Debbie Truong, Hannah Fry and Alejandra Reyes-Velarde, Los Angeles Times on

Published in News & Features

LOS ANGELES — When 48,000 University of California academic workers went on strike in mid-November, Stacy Fahrenthold joined them on the picket line. The associate professor of history at UC Davis canceled lectures and will not read final papers or record grades until the walkout is settled.

“We don’t have the grading labor to do it,” said Fahrenthold, who would normally rely on a graduate student worker to score assignments.

Such disruption has unfolded throughout the UC system‘s 10 campuses. As the massive strike by teaching assistants, tutors, graduate student researchers and postdoctoral scholars drags into its fourth week, the walkout has reached a pivotal moment, exacting its harshest toll yet on students, faculty and picketers during the all-important finals week in California’s premier higher education system.

The striking workers’ absence from classrooms and offices this week has limited the scope of final assessments, providing the greatest show yet of the crucial contributions they make to UC’s reputation for excellence. These are the workers who conduct study sessions, offer crunch-time tutoring, read term papers, and proctor and grade exams.

A tally from the Council of UC Faculty Associations estimates faculty will withhold at least 34,000 grades across the system. Faculty have pared down final assessments, shortened length requirements for essays or are omitting material from exams that was not covered because of the strike.

Michael Chwe, a professor of political science at UCLA, said he could not on his own grade assessments for the 240 students in his class on game theory — even if he wanted to.

 

Each student in his class is expected to submit a 15-minute video explaining how they would solve various problems for their final assessment.
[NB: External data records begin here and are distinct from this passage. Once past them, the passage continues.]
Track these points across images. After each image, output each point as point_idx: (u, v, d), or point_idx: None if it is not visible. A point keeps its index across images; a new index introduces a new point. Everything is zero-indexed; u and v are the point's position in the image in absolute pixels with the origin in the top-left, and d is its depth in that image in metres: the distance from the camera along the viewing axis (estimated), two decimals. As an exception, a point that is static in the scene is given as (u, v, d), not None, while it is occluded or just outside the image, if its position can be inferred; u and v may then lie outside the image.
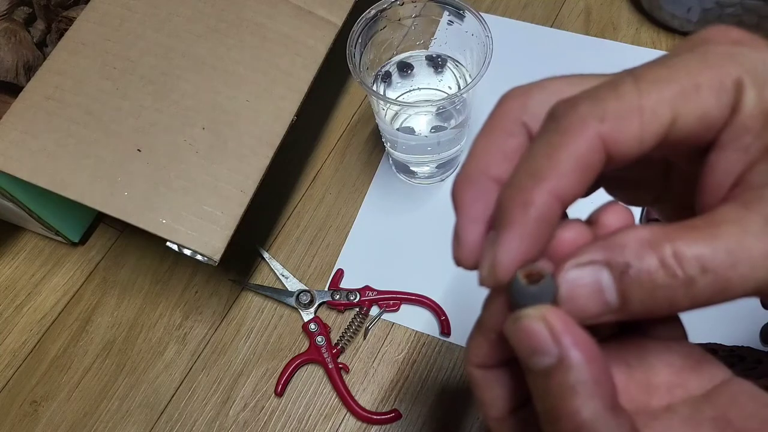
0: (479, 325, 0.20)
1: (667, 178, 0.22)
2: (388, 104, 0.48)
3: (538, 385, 0.17)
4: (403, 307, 0.50)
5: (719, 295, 0.16)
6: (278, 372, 0.48)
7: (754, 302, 0.52)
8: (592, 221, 0.19)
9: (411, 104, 0.48)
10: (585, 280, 0.16)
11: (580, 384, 0.16)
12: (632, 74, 0.17)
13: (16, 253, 0.54)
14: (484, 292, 0.52)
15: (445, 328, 0.49)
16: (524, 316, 0.17)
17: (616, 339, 0.20)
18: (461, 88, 0.49)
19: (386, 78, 0.51)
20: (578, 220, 0.18)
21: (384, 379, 0.48)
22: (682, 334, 0.20)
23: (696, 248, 0.15)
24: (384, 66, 0.50)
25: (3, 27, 0.49)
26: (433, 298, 0.50)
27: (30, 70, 0.49)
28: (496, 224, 0.18)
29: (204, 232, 0.42)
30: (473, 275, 0.53)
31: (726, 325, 0.47)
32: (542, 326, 0.16)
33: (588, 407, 0.16)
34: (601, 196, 0.26)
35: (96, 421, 0.47)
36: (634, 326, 0.20)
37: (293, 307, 0.50)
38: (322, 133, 0.59)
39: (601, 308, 0.16)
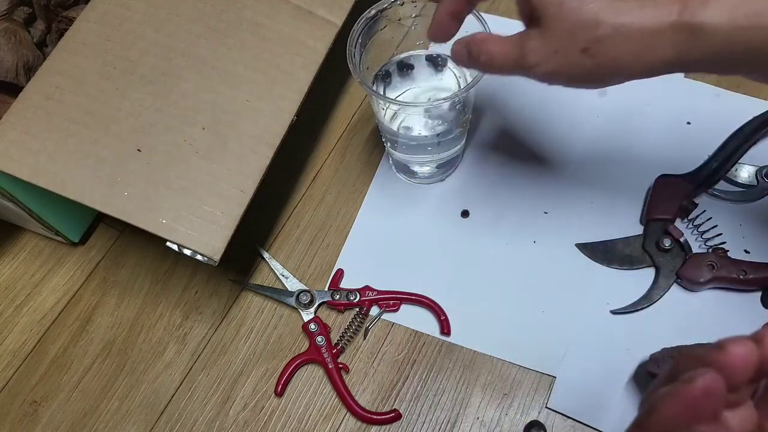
0: None
1: None
2: (388, 104, 0.48)
3: None
4: (403, 307, 0.50)
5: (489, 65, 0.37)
6: (278, 372, 0.48)
7: (754, 302, 0.52)
8: (757, 339, 0.24)
9: (411, 104, 0.48)
10: (458, 47, 0.37)
11: None
12: None
13: (16, 253, 0.54)
14: (484, 292, 0.52)
15: (445, 328, 0.49)
16: None
17: None
18: (461, 88, 0.49)
19: (386, 78, 0.51)
20: (747, 338, 0.24)
21: (384, 379, 0.48)
22: None
23: (492, 47, 0.36)
24: (384, 66, 0.50)
25: (3, 27, 0.49)
26: (433, 298, 0.50)
27: (30, 70, 0.49)
28: None
29: (204, 232, 0.42)
30: (473, 275, 0.53)
31: (726, 326, 0.48)
32: None
33: None
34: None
35: (96, 421, 0.47)
36: None
37: (293, 307, 0.50)
38: (322, 133, 0.59)
39: (463, 58, 0.37)
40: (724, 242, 0.50)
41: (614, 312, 0.49)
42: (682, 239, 0.50)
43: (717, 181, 0.52)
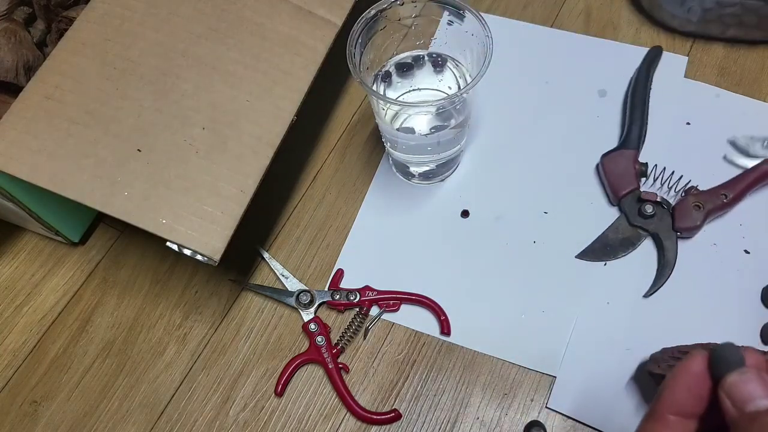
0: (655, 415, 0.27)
1: None
2: (388, 104, 0.48)
3: (752, 428, 0.24)
4: (403, 307, 0.50)
5: None
6: (278, 372, 0.48)
7: (754, 302, 0.52)
8: None
9: (411, 104, 0.48)
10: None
11: None
12: None
13: (16, 253, 0.54)
14: (484, 292, 0.53)
15: (445, 328, 0.49)
16: (745, 371, 0.25)
17: None
18: (461, 88, 0.49)
19: (386, 78, 0.51)
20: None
21: (384, 379, 0.48)
22: None
23: None
24: (384, 66, 0.50)
25: (3, 27, 0.49)
26: (433, 298, 0.50)
27: (30, 70, 0.49)
28: None
29: (204, 232, 0.42)
30: (473, 275, 0.54)
31: (726, 325, 0.48)
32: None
33: None
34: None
35: (96, 421, 0.47)
36: None
37: (293, 307, 0.50)
38: (322, 133, 0.59)
39: None
40: (689, 180, 0.52)
41: (646, 295, 0.49)
42: (659, 199, 0.51)
43: (645, 134, 0.55)
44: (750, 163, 0.53)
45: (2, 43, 0.48)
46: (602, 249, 0.51)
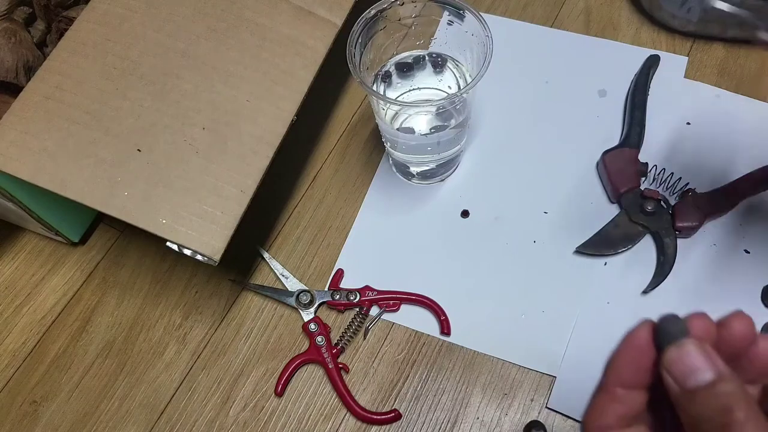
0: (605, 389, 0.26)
1: None
2: (388, 104, 0.48)
3: (694, 404, 0.22)
4: (403, 307, 0.50)
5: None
6: (278, 372, 0.48)
7: (754, 302, 0.52)
8: (721, 324, 0.26)
9: (411, 104, 0.48)
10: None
11: (737, 394, 0.21)
12: None
13: (16, 253, 0.54)
14: (484, 292, 0.52)
15: (445, 328, 0.49)
16: (684, 343, 0.24)
17: None
18: (461, 88, 0.49)
19: (386, 78, 0.51)
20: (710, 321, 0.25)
21: (384, 379, 0.48)
22: None
23: None
24: (384, 66, 0.50)
25: (3, 27, 0.49)
26: (433, 298, 0.50)
27: (30, 70, 0.49)
28: None
29: (204, 232, 0.42)
30: (473, 275, 0.54)
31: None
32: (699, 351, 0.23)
33: (749, 416, 0.20)
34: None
35: (96, 421, 0.47)
36: None
37: (293, 307, 0.50)
38: (322, 133, 0.59)
39: None
40: (687, 183, 0.52)
41: (645, 291, 0.49)
42: (659, 198, 0.51)
43: (645, 133, 0.55)
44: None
45: (2, 43, 0.48)
46: (602, 242, 0.51)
Chwe would normally rely on his four TAs, who work more closely with students than he does, to help with grading, and seek input from them on students’ performance to inform final grades.

“I couldn’t physically do it,” Chwe said. “If TAs [aren’t] grading because they’re on strike, I cannot go forward with the final grade assessment.”

At UCLA on Tuesday, Meia Schram, a second-year student studying applied math, said two of her finals were changed to include material only from the weeks before the strike. It was a good compromise, she felt, but still a more stressful time than usual. It was less clear what assignments were due and how finals would work because TAs were not around.

“For the first week or two I was like, what am I supposed to be doing?” Schram said. “It was really confusing, especially when you’re not getting emails from people you usually get consistent emails from.”